すいません、と頭を下げると、結構な力で後頭部を押さえつけられた。

「しかもその理由が男といたって」
「それに関してはちょっと今は触れていただきたくないっ」

離せ、と脚を伸ばすがするりと躱されてアイアンクローされる。

「連絡とれたし、無事だったんだからよかったよ。
ね!ロー君!離してあげて!」
「無事、ねぇ」

🎀の言葉に目を細めたローが、じっと見やる視線が少し下がっているのに気づいた🌸が下唇を噛んで目を逸らすから、はあ、と離した手で目元を隠し、嘆息する。

「で、あれか」
顔を上げて🌸を乗せてきた車を見やるロー。

少し空いた窓から、薄く紫煙が漏れている。

「とりあえず、🎀をナンパした下衆野郎から助けてもらった事実はあるからな。礼くらいはする」
顎で呼べ、と示されて、呼ぶのぉ?と情けない声を出す。

「ここから叫んでもいいぞ。
その代わり礼は昨晩払ったってことでって言ってやる」
ローの言う「礼」が何を示しているのか気付いて、朝っぱらからなんてことを言うのだ!と赤面する。

「触れるなって言ったじゃん!」
「触れるなって言うならその首から下の『痣』くらい隠せ」

う、と首のキスマークを両手で隠すと、ニコニコしながら🎀が上手だった?とか聞くから、二人してその口を押さえた。

「🎀、ローに感化されすぎっ!」
「そういうのはベッドで俺にだけ言え」


変なこと言わないって約束して!と言う🌸に、わかったわかったとおざなりに返事をして、早く呼べ、とローは促す。

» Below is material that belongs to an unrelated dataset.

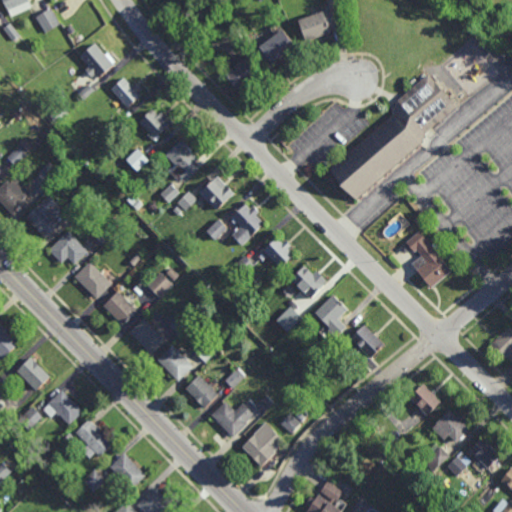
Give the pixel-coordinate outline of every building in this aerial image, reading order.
[(30,0),(31,1),(30,1),(32,7),(11,16),(4,0),(30,0)] [(210,15),(207,10),(214,6),(217,11),(210,15)] [(46,33),(36,16),(52,7),(61,24),(46,33)] [(340,26),(332,29),(333,31),(308,40),(300,19),(325,10),(326,13),(334,10),(340,26)] [(274,63),(260,46),(276,34),(271,28),(276,24),(274,22),(277,20),(297,45),(274,63)] [(13,42),(4,28),(12,23),(21,36),(13,42)] [(107,53),(109,52),(117,61),(114,64),(115,65),(100,78),(97,74),(93,77),(87,70),(90,66),(81,56),(97,42),(107,53)] [(244,58),(246,57),(253,65),(254,65),(257,69),(256,70),(261,75),(240,92),(226,74),(232,69),(226,62),(239,52),(244,58)] [(329,171),(394,117),(396,101),(427,75),(456,109),(425,135),(421,147),(355,202),(329,171)] [(128,111),(127,110),(124,112),(122,110),(125,107),(123,105),(125,103),(112,89),(125,77),(142,95),(129,107),(131,109),(128,111)] [(85,100),(84,99),(80,102),(76,98),(80,95),(79,94),(90,84),(95,91),(85,100)] [(57,124),(51,117),(64,105),(70,112),(57,124)] [(160,115),(164,112),(174,122),(160,135),(162,137),(157,141),(155,139),(154,140),(149,135),(152,133),(141,122),(154,108),(160,115)] [(190,180),(191,180),(188,183),(182,177),(179,181),(170,171),(177,164),(168,155),(183,139),(194,149),(192,151),(200,159),(196,164),(201,169),(190,180)] [(16,165),(9,157),(19,147),(27,155),(16,165)] [(138,171),(149,160),(138,149),(127,160),(138,171)] [(49,186),(38,175),(50,162),(61,173),(49,186)] [(121,188),(112,181),(118,175),(126,182),(121,188)] [(218,211),(209,201),(207,203),(204,200),(206,198),(201,193),(219,176),(236,194),(218,211)] [(25,188),(26,187),(31,192),(25,198),(30,204),(16,217),(0,200),(0,188),(8,180),(11,182),(16,178),(25,188)] [(172,204),(171,202),(170,203),(162,195),(173,184),(181,192),(175,198),(177,200),(172,204)] [(198,199),(187,211),(179,203),(190,191),(198,199)] [(141,200),(143,198),(145,201),(143,203),(145,204),(143,206),(147,211),(141,216),(128,200),(135,193),(141,200)] [(65,216),(62,219),(58,214),(55,216),(60,221),(59,222),(62,225),(47,239),(26,218),(49,195),(63,209),(61,212),(65,216)] [(75,218),(67,209),(79,197),(87,206),(75,218)] [(252,210),(255,207),(260,212),(257,215),(266,224),(244,246),(234,235),(237,232),(235,230),(238,228),(240,230),(242,227),(238,223),(236,225),(232,221),(234,219),(233,218),(246,204),(252,210)] [(421,227),(415,220),(419,217),(425,224),(421,227)] [(120,225),(113,233),(114,235),(103,245),(91,232),(106,218),(109,222),(113,218),(120,225)] [(216,241),(207,232),(219,220),(228,228),(216,241)] [(76,265),(68,258),(63,264),(50,250),(70,231),(90,251),(76,265)] [(433,245),(437,242),(443,250),(439,253),(453,272),(432,289),(413,265),(423,256),(419,251),(414,255),(405,244),(421,231),(433,245)] [(284,243),(287,240),(293,246),(290,249),(296,255),(282,269),(265,251),(279,237),(284,243)] [(135,266),(131,261),(138,254),(142,259),(135,266)] [(246,276),(236,265),(246,256),(256,266),(246,276)] [(101,272),(105,267),(110,272),(105,276),(113,284),(97,299),(76,276),(91,262),(101,272)] [(315,274),(318,271),(329,281),(325,285),(326,286),(313,300),(312,299),(309,302),(306,299),(308,297),(305,295),(307,294),(293,280),(301,272),(307,267),(315,274)] [(175,280),(167,273),(171,268),(179,275),(175,280)] [(160,298),(148,286),(161,272),(173,285),(160,298)] [(128,323),(128,322),(124,326),(104,306),(119,292),(138,311),(130,319),(131,320),(128,323)] [(342,302),(345,304),(344,305),(350,310),(340,319),(349,327),(337,339),(335,337),(329,342),(320,333),(328,325),(316,313),(334,295),(342,302)] [(288,333),(277,321),(292,307),(303,319),(288,333)] [(180,335),(170,326),(182,314),(191,323),(180,335)] [(152,356),(129,333),(144,319),(166,341),(152,356)] [(0,363),(0,325),(19,344),(0,363)] [(373,359),(352,339),(365,325),(387,345),(373,359)] [(511,360),(508,357),(504,362),(489,348),(509,326),(511,328),(511,360)] [(206,363),(191,348),(204,334),(220,349),(206,363)] [(185,357),(186,356),(189,359),(188,360),(195,367),(180,382),(158,360),(173,345),(185,357)] [(38,391),(18,371),(32,358),(52,378),(38,391)] [(233,390),(225,382),(238,368),(247,376),(233,390)] [(205,410),(195,399),(196,398),(186,389),(200,375),(220,396),(205,410)] [(432,391),(434,389),(438,393),(436,395),(447,406),(433,421),(410,399),(425,384),(432,391)] [(70,426),(57,412),(51,418),(44,410),(50,404),(49,404),(63,390),(84,412),(70,426)] [(264,414),(256,406),(267,395),(275,403),(264,414)] [(259,411),(247,423),(248,424),(234,438),(212,416),(226,402),(235,412),(244,403),(246,405),(250,401),(259,411)] [(29,430),(19,420),(33,407),(42,417),(29,430)] [(469,422),(466,425),(471,430),(466,437),(467,438),(464,441),(463,440),(460,444),(452,437),(447,441),(434,429),(451,410),(458,417),(461,414),(469,422)] [(293,434),(281,424),(290,413),(295,418),(300,412),(307,417),(293,434)] [(96,425),(115,443),(101,457),(96,453),(90,459),(83,451),(88,445),(77,433),(90,420),(96,425)] [(263,467),(243,448),(255,436),(254,435),(266,423),(282,438),(280,440),(283,444),(275,452),(276,454),(263,467)] [(72,447),(64,439),(70,433),(78,441),(72,447)] [(492,447),(494,445),(497,449),(495,450),(503,458),(490,470),(490,469),(483,475),(474,465),(480,460),(472,451),(485,439),(492,447)] [(435,473),(425,463),(442,447),(451,457),(435,473)] [(460,477),(449,466),(462,452),(472,462),(467,467),(468,468),(460,477)] [(133,490),(111,467),(125,453),(147,476),(133,490)] [(0,484),(0,466),(3,463),(12,472),(0,484)] [(94,492),(83,481),(96,469),(106,481),(94,492)] [(511,489),(503,482),(511,470),(511,489)] [(353,489),(344,502),(348,505),(343,511),(308,511),(327,482),(331,484),(335,477),(353,489)] [(179,509),(176,511),(144,511),(138,506),(157,487),(179,509)] [(511,511),(511,505),(503,499),(493,511),(511,511)] [(117,511),(127,502),(137,511),(117,511)]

なんだか腑に落ちないような顔で振り返り、手を振る🌸。

太陽の方向で、フロントガラスが反射して中が見えない。

電話で聞いていた相貌から十中八九予想はついていたが、やはり、的中すると多少の驚きはある。

艶のある赤い車体から滑り出た体躯に、自分より背が高そうだ、と予測付ける。
どんな男か、と少し構えたが、やぁDr.フィアンセとカラッとした笑顔に少し、警戒も解けた。